Может, дом садился. С домами такое бывало. Может, усадка дома привела к тому, что у двери стенного шкафа чуть сместился центр тяжести, и она, не запертая на защелку, открылась под собственным весом.
Другого объяснения не нашлось. Зах расследование прекратил.
Выключил свет и вышел из стенного шкафа.
К задней стороне двери крепилось зеркало в рост человека. Зах отдал себе честь, думая о том дне, когда по очень торжественному поводу наденет парадную форму с офицерским мамлюкским мечом в ножнах на боку.
Закрывая дверь, оставляя зеркало отражать только темноту стенного шкафа, он убедился, что защелка вошла в паз. И тут подумал, что в его отражении, когда он отдавал честь, что-то было не так.
Может, отдавая честь, он не встал на вытяжку, как положено. В одиннадцать лет Зах очень часто отрабатывал отдание чести, в двенадцать – реже, в последнее время совсем не отрабатывал, понимая, что должны пройти годы и годы, прежде чем он сможет стать настоящим морпехом, а потому эта отработка очень уж смахивала на детскую игру.
Зах вернулся к столу, сел перед чистой страницей альбома, взял карандаш. Вызвал из памяти образ неповторимого и изысканного носа Лауры Леи Хайсмит, задумался в надежде, что его осенит, почему этот нос такой неповторимый и изысканный.
Насколько он знал, в ее достойном богини носу не было волос. Во всяком случае, они из него не торчали, и он не видел, чтобы свет, вдруг падающий на ноздрю, выхватывал их из темноты. Разумеется, он не подходил к Лауре Лее Хайсмит вплотную и не заглядывал ей в ноздри, поэтому не мог гарантировать, что волосы в них отсутствовали.
– Идиот, – обругал он себя.
Она была человеческим существом, так что, конечно, волосы у нее в носу росли. Внутри ее нос мог быть таким же волосатым, как подмышка блинской гориллы. Волосы или их отсутствие никак не объясняли, почему он не мог запечатлеть на бумаге совершенство ее носа.

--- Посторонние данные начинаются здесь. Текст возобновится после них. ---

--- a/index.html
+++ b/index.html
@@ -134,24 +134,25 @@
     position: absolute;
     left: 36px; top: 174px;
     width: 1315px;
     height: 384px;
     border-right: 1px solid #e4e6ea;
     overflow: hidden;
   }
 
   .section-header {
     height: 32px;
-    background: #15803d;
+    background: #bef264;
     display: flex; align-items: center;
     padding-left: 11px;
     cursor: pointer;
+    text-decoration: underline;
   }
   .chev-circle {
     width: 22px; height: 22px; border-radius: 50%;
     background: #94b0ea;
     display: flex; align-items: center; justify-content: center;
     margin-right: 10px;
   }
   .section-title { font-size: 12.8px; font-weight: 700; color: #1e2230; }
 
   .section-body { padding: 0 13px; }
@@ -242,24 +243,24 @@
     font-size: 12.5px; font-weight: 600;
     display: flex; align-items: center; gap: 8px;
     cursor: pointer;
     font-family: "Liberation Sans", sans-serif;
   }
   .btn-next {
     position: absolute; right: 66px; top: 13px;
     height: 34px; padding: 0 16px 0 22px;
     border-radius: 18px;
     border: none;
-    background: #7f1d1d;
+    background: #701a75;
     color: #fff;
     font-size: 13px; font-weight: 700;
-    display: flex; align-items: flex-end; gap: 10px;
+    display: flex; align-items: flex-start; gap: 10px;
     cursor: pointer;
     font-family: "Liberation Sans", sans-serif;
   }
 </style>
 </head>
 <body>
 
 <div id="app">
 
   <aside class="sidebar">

Надеясь на вдохновение, он принялся за работу, касаясь карандашом бумаги. Работал медленно, думал, разумеется, о Лауре Лее Хайсмит, но также время от времени думал о странностях своего отражения и, хотя сам закрыл дверь за защелку, несильно бы удивился, если бы она распахнулась вновь.
13
Стенной шкаф Наоми размерами даже превосходил стенной шкаф Заха, и на внутренней стороне двери тоже висело зеркало в полный рост, красивое, со срезанными углами, такое чистое и прозрачное, что Наоми считала его волшебным: если бы звезды должным образом осветили зеркало, оно стало бы дверью из этого мира в волшебную страну, где ее ждали удивительные приключения и где она нашла бы свою судьбу.

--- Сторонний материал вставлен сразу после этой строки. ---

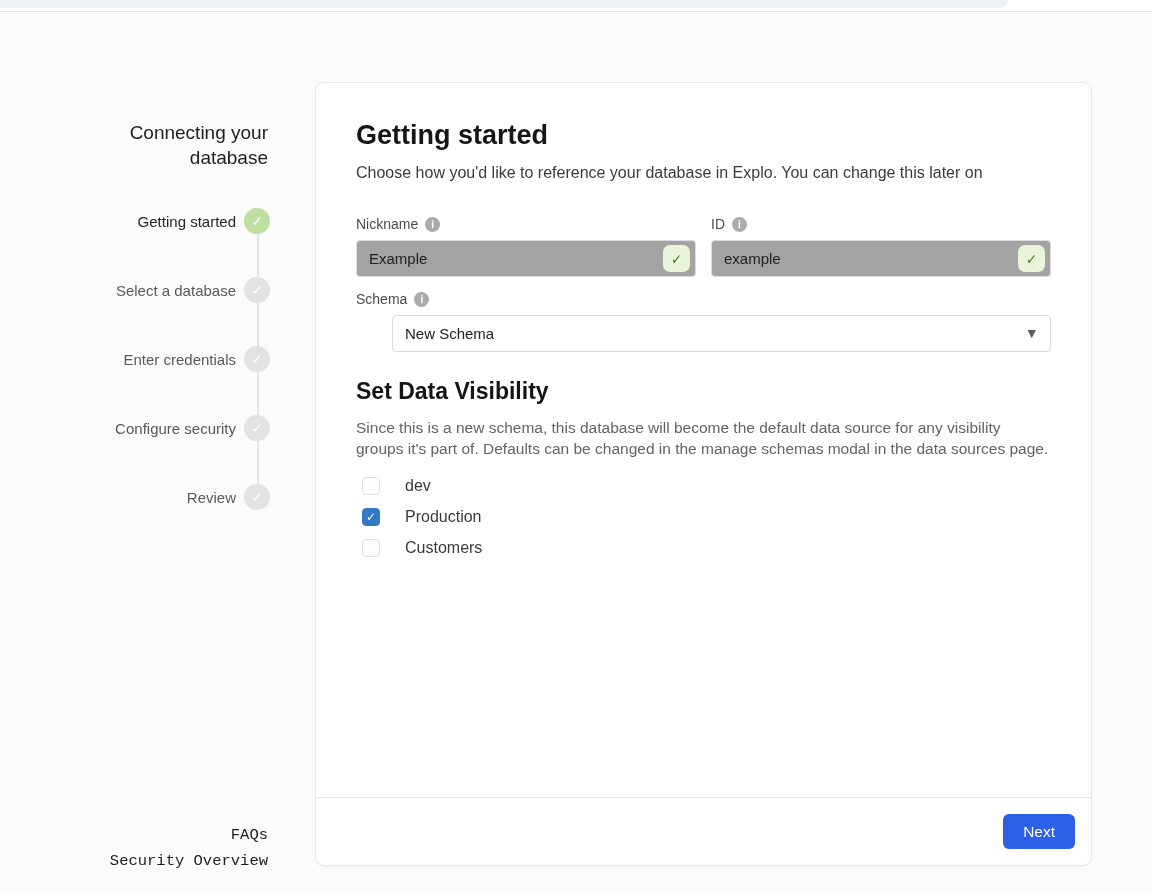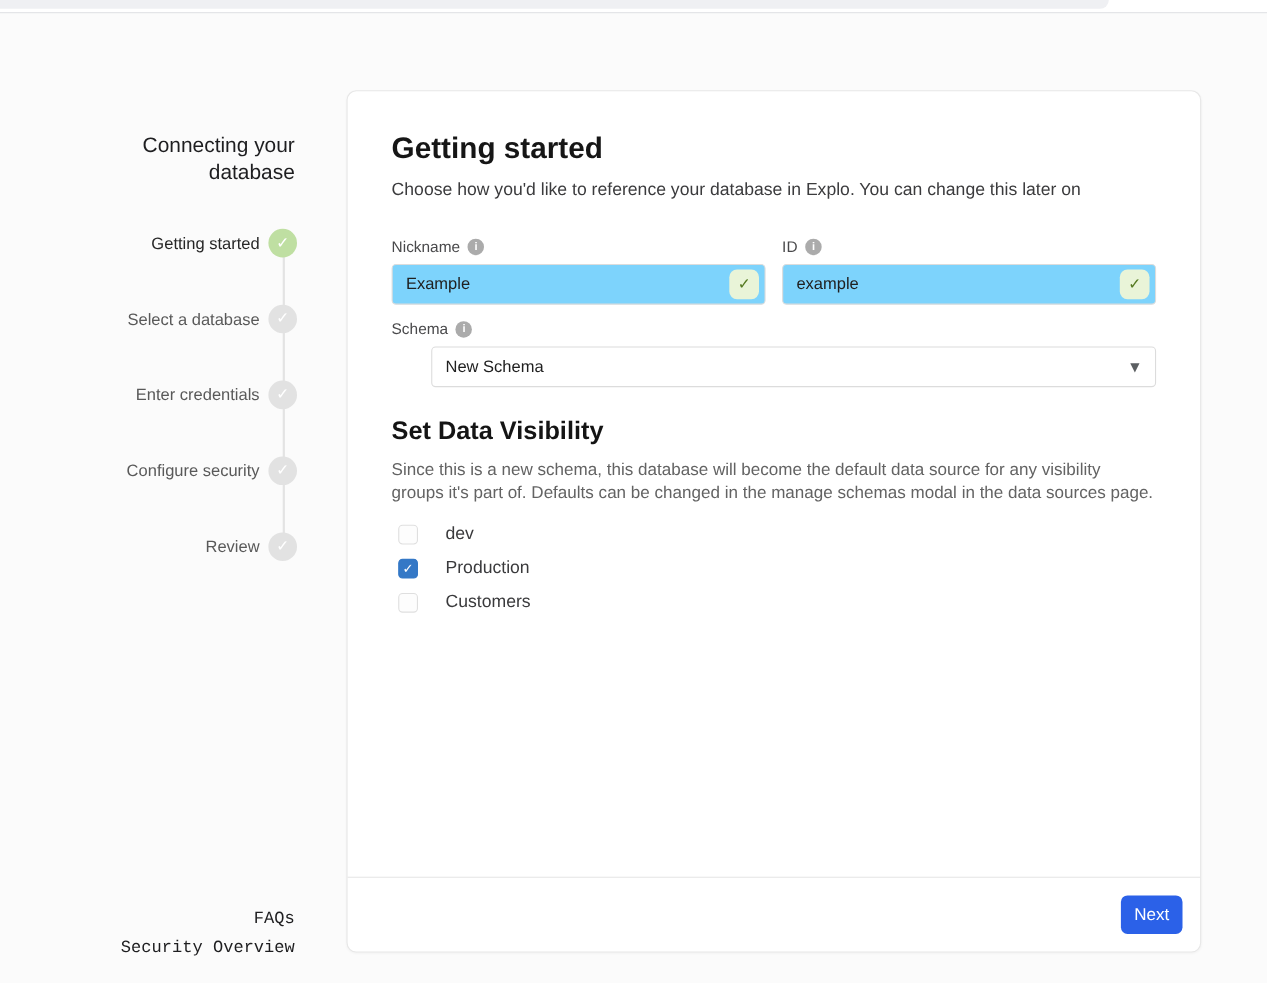--- a/index.html
+++ b/index.html
@@ -67,21 +67,21 @@
   .form-row { display:flex; gap:15px; margin-top:32px; }
   .field { flex:1; }
   .field-label-row { display:flex; align-items:center; gap:7px; margin-bottom:8px; }
   .field-label { font-size:14px; color:#49494b; }
   .info-icon {
     width:15px; height:15px; border-radius:50%; background:#ababab;
     color:#ffffff; font-size:10px; font-weight:700; line-height:15px;
     text-align:center; display:inline-block; cursor:pointer;
   }
   .input-box {
-    height:37px; border:1px solid #dcdcdc; border-radius:4px; background:#7dd3fc;
+    height:37px; border:1px solid #dcdcdc; border-radius:4px; background:#a3a3a3;
     display:flex; align-items:center; justify-content:space-between;
     padding:0 5px 0 12px; cursor:text;
   }
   .input-value { font-size:15px; color:#202020; }
   .valid-badge {
     width:27px; height:27px; border-radius:7px; background:#e9f4d8;
     display:flex; align-items:center; justify-content:center;
   }
   .valid-check {
     color:#567a22; font-size:14px; font-weight:700;
@@ -114,21 +114,21 @@
   .checkbox-label { font-size:16px; color:#3a3a3c; }
 
   .card-footer {
     position:absolute; left:0; right:0; bottom:0; height:68px;
     border-top:1px solid #e6e6e6;
     display:flex; align-items:center; justify-content:flex-end;
     padding-right:16px;
   }
   .next-button {
     background:#2b61e8; color:#ffffff; border:none; border-radius:6px;
-    height:35px; padding:0 12px; font-size:15.5px;
+    height:35px; padding:0 20px; font-size:15.5px;
     font-family:"Liberation Sans", sans-serif; cursor:pointer;
   }
 </style>
 </head>
 <body>
 
 <div class="topbar">
   <div class="tabstrip"></div>
 </div>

Мир, в котором она прожила одиннадцать лет, тоже был волшебным, во многих смыслах, если человеку хватало проницательности, чтобы замечать его бесчисленные чудеса. «Проницательность» – стало ее новым любимым словечком. Означало оно проникновение в суть, почти сверхъестественную способность видеть насквозь – и постигать – темное и непонятное. К сожалению, в эти дни в мире ощущался явный дефицит проницательности, тогда как темного и непонятного хватало с лихвой.